Antigen targeting and drug delivery employing bifunctional fusion protein and bispecific antibodies

Bispecific antibodies and bifunctional fusion proteins incorporate different binding specificities in one molecule. As a unique molecular design, they can bind two different antigens for numerous applications such as drug delivery and immune system targeting. Hypothesis: most of the protein based drug and immune system targeting vehicles are not versatile to deliver multiple molecules, and thus limits potential applications. Development of bispecific antibodies and bifunctional fusion proteins that can deliver distinct classes of molecules to the target sites is a promising strategy. Objectives: three strategies were tested using bispecific antibodies and bifunctional fusion proteins for targeting dendritic cells (DC) and ovarian cancer. The first study investigated the ability to construct full length bispecific monoclonal antibodies for targeting biotinylated antigens to DC. A quadroma secreting bispecific monoclonal antibodies (bsmAb), with one paratope specific for mouse DC DEC-205 receptor and another paratope specific for biotin, was developed. Studies have shown enhanced binding and internalization of biotinylated antigen to DC. In vivo studies in mice with biotinylated ovalbumin (OVA) have shown that in the presence of bsmAb and co-stimulator anti-CD40 mAb the immune responses were augmented.

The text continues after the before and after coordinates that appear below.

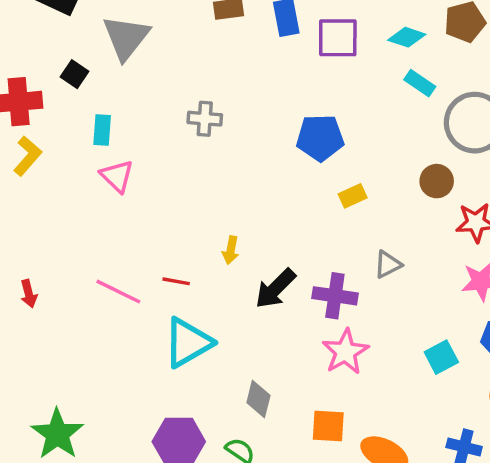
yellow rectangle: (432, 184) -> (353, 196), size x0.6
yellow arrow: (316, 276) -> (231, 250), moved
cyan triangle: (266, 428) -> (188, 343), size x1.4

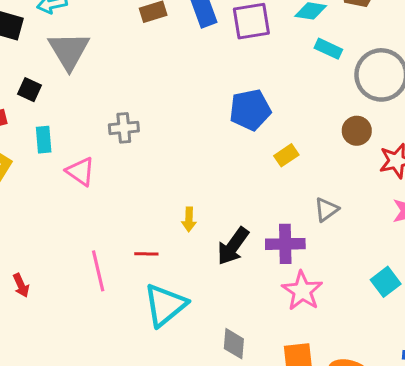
gray cross: (205, 119) -> (124, 128), moved
cyan rectangle: (102, 130) -> (44, 140), moved
pink line: (118, 292) -> (98, 271), turned 60

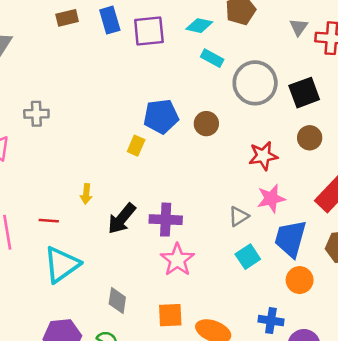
blue pentagon: (250, 110) -> (161, 116), moved
brown circle: (357, 131) -> (206, 124), moved
yellow rectangle: (286, 155) -> (136, 146), moved, turned -36
gray triangle: (326, 209) -> (239, 216), moved

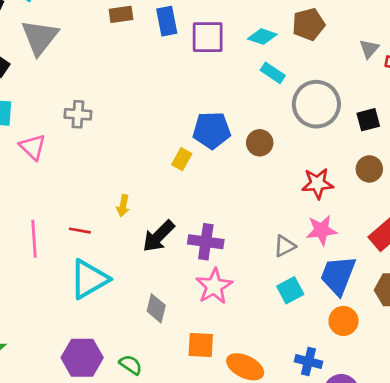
black square: (304, 93) -> (368, 120), size x0.7
gray diamond: (117, 300) -> (156, 308), moved

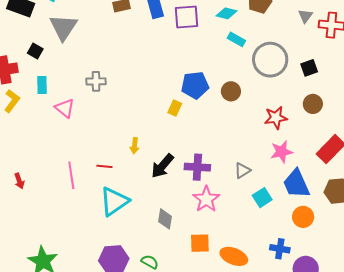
gray triangle: (285, 246) -> (242, 170), moved
blue trapezoid: (338, 275) -> (296, 184), turned -40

Refinement of the bispecific construct incorporated a truncated streptavidin and a single chain antibody (scFv) against the DC DEC-205 receptor. The versatile delivery of biotin labeled protein, peptide, glycolipids and DNA to DC was demonstrated. The bifunctional activity against DEC-205 and biotin were characterized. In vivo targeted immune response studies in mice with several proteins, cancer peptide, gangliosides and DNA were performed. In the presence of bifunctional fusion protein and anti-CD40 mAb, immune responses were augmented in single or multiple antigen targeting. The third study investigated the development of a universal ovarian cancer cell targeting vehicle that can deliver biotinylated therapeutic drugs. A scFv that recognizes the CA125 antigen of ovarian cancer cells was fused with a core-streptavidin domain. The two distinct activities of the fusion protein were demonstrated. In the presence of fusion protein, there was enhanced binding of biotinylated antigen and liposome to ovarian cancer cells. Conclusion: these studies demonstrated the versatility of bispecific targeting systems for vaccine or therapy applications.